• _TASKS TO PERFORM_:
- A) Translate this sentence from the comment on immigrant labor into Spanish: "The better question isn't whether or not the worker is entitled to a job, but what they will tend to do when they can't get a job."
- B) From the comment on immigrant labor, list every sentence that contains the word "job" or "jobs".
- C) Reproduce the part of the comment on immigrant labor between "3. That’s a" and "Dickenzian really quickly.", inclusive, renaming "compensation" as "pay".

• _SUPPLIED TEXT_:

───


    “No one is entitled to a job and if we’re going to have creative destruction, why not have it on the low end of the skill distribution?”

  3. That’s a cute statement, but the reasoning behind it concerns me. The better question isn’t whether or not the worker is entitled to a job, but what they will tend to do when they can’t get a job.

    That said, I’m not convinced that there are jobs that no American worker will do. I am convinced that there are wage levels that an American worker will scoff at, since they won’t provide an acceptable level of poverty. If we’re talking about opening job recruitment, with the stipulation that immigrant workers will enjoy equivalent compensation to American workers, I can get behind that. If we’re talking about zero protection, with whatever meager pay an immigrant will agree to, I can see things going Dickenzian really quickly.

    I do agree that there’s something to be said about a person who will cross borders and deserts at tremendous risk to work for starvation pay in a foreign country. Heh, maybe we should open our Army recruitment to them: serve a tour, win full citizenship for yourself and your family. We run down the terrorists with our Mexican Zerg Rush tactics, white folks get to satiate themselves with all the brown-on-brown violence, and the surviving families get to settle in Fresno. Win-win-win.

───

• _RECORDS_:
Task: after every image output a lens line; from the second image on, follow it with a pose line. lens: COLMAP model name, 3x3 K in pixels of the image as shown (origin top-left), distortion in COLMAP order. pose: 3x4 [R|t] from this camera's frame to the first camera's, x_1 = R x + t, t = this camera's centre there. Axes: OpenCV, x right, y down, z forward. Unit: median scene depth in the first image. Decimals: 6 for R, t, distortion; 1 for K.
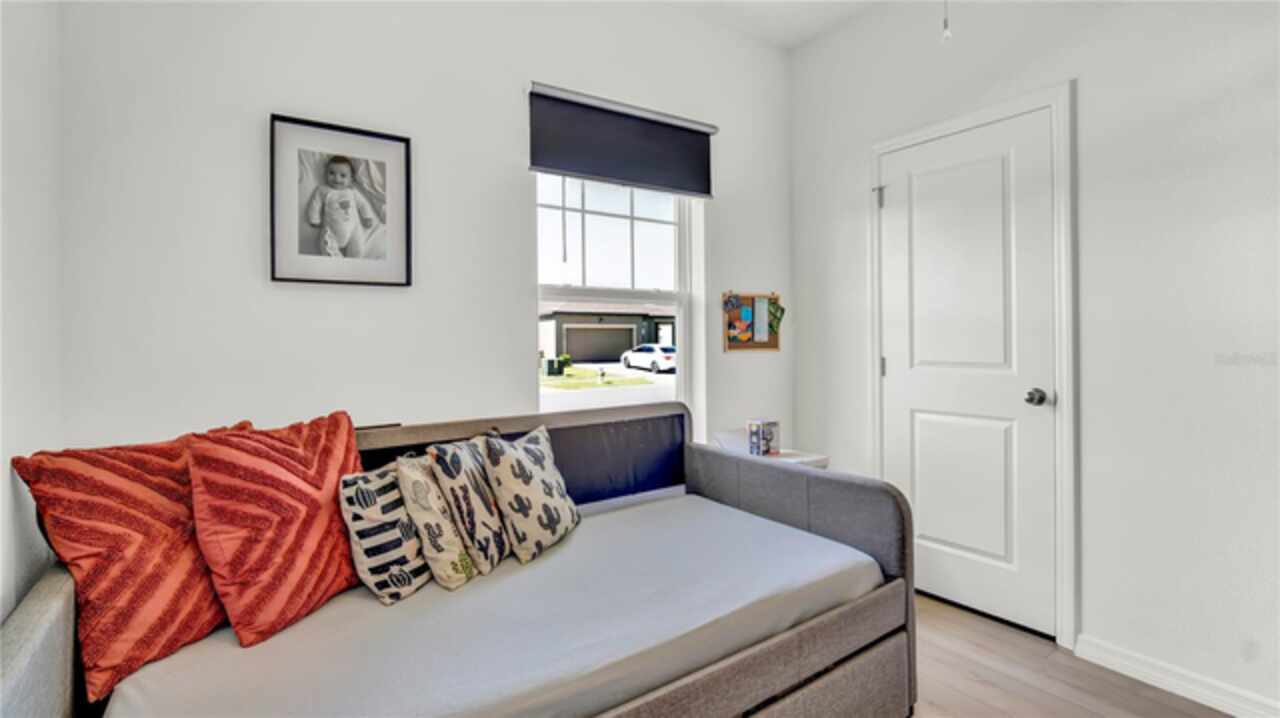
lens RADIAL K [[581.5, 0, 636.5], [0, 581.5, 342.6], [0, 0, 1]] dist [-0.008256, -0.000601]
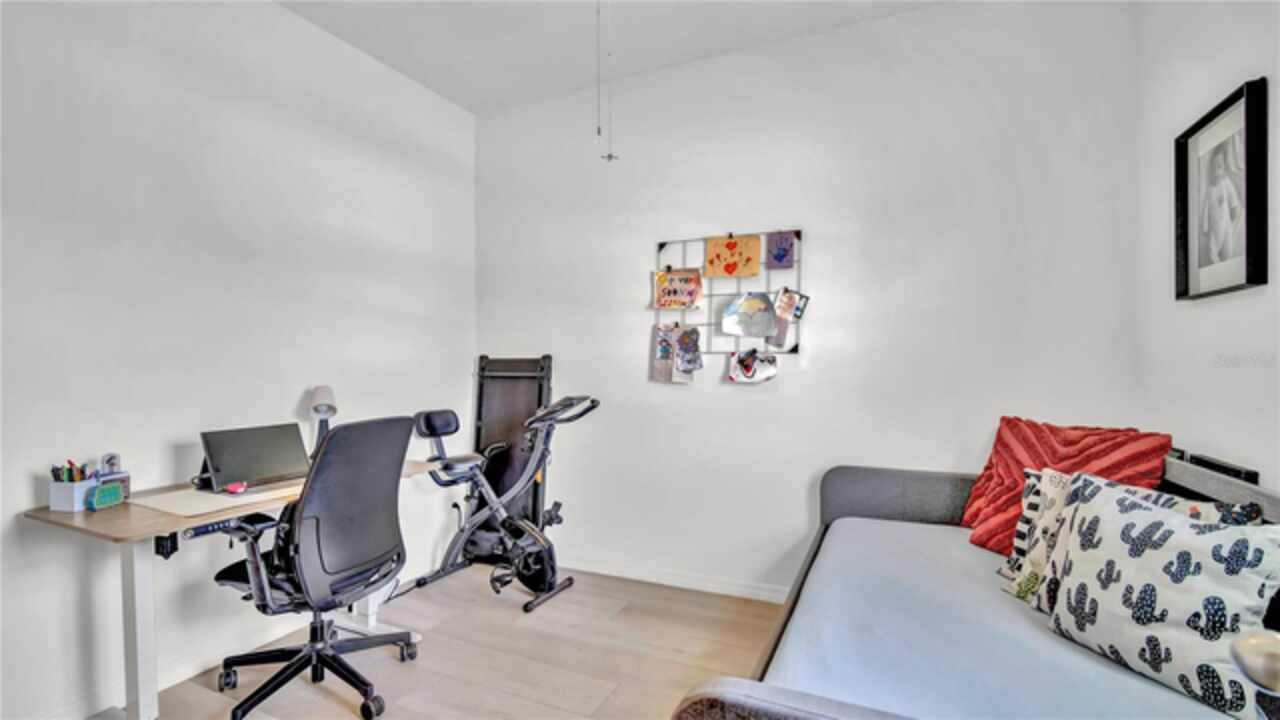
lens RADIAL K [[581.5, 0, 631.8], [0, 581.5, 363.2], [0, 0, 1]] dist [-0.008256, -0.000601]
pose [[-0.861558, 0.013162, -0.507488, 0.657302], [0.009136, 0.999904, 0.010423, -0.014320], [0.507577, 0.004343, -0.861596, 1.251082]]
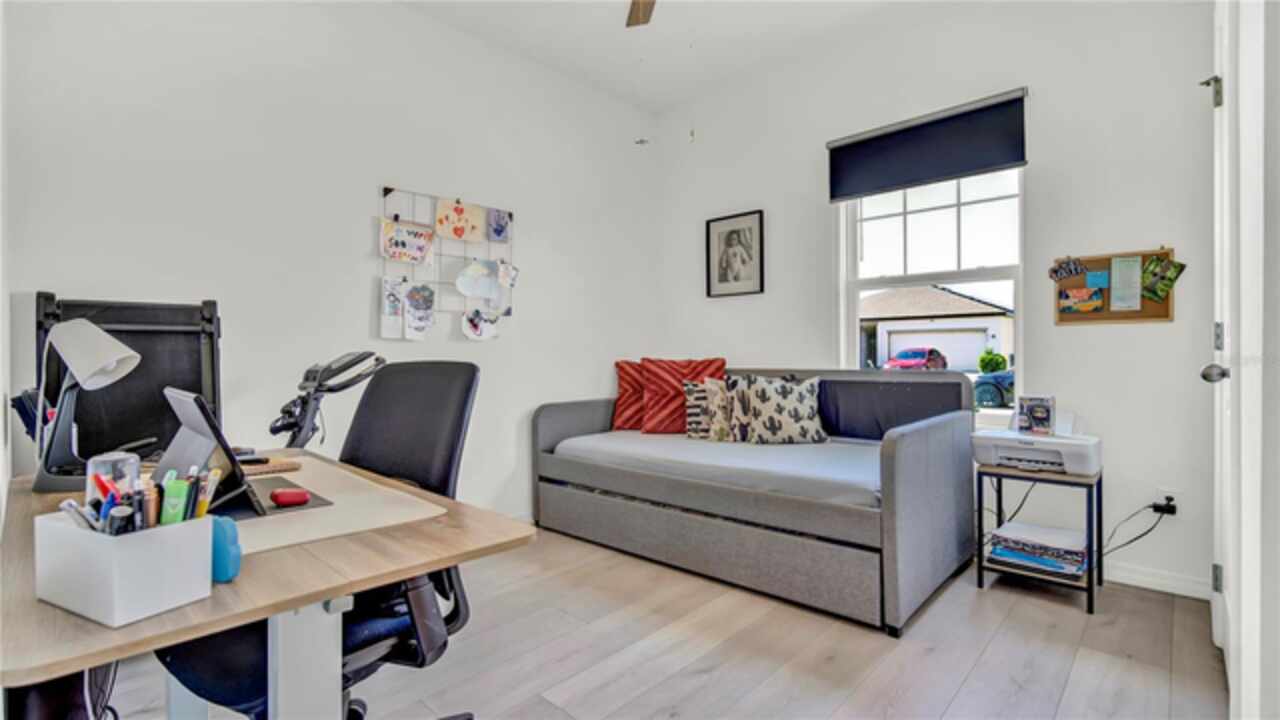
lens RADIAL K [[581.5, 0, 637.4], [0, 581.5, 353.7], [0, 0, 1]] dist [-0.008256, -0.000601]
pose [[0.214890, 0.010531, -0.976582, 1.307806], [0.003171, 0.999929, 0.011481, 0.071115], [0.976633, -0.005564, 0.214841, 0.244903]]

───

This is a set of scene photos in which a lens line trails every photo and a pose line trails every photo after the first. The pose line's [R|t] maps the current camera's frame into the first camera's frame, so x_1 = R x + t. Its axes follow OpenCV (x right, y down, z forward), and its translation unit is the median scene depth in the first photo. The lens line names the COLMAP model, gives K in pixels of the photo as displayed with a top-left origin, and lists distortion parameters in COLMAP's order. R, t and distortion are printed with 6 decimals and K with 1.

───

• _WRITTEN RESPONSES_:
- A) La mejor pregunta no es si el trabajador tiene o no derecho a un empleo, sino qué tenderá a hacer cuando no pueda conseguir un empleo.

- B)
- "No one is entitled to a job and if we're going to have creative destruction, why not have it on the low end of the skill distribution?"
- "The better question isn't whether or not the worker is entitled to a job, but what they will tend to do when they can't get a job."
- "That said, I'm not convinced that there are jobs that no American worker will do."
- "If we're talking about opening job recruitment, with the stipulation that immigrant workers will enjoy equivalent compensation to American workers, I can get behind that."

- C)
3. That’s a cute statement, but the reasoning behind it concerns me. The better question isn’t whether or not the worker is entitled to a job, but what they will tend to do when they can’t get a job.

    That said, I’m not convinced that there are jobs that no American worker will do. I am convinced that there are wage levels that an American worker will scoff at, since they won’t provide an acceptable level of poverty. If we’re talking about opening job recruitment, with the stipulation that immigrant workers will enjoy equivalent pay to American workers, I can get behind that. If we’re talking about zero protection, with whatever meager pay an immigrant will agree to, I can see things going Dickenzian really quickly.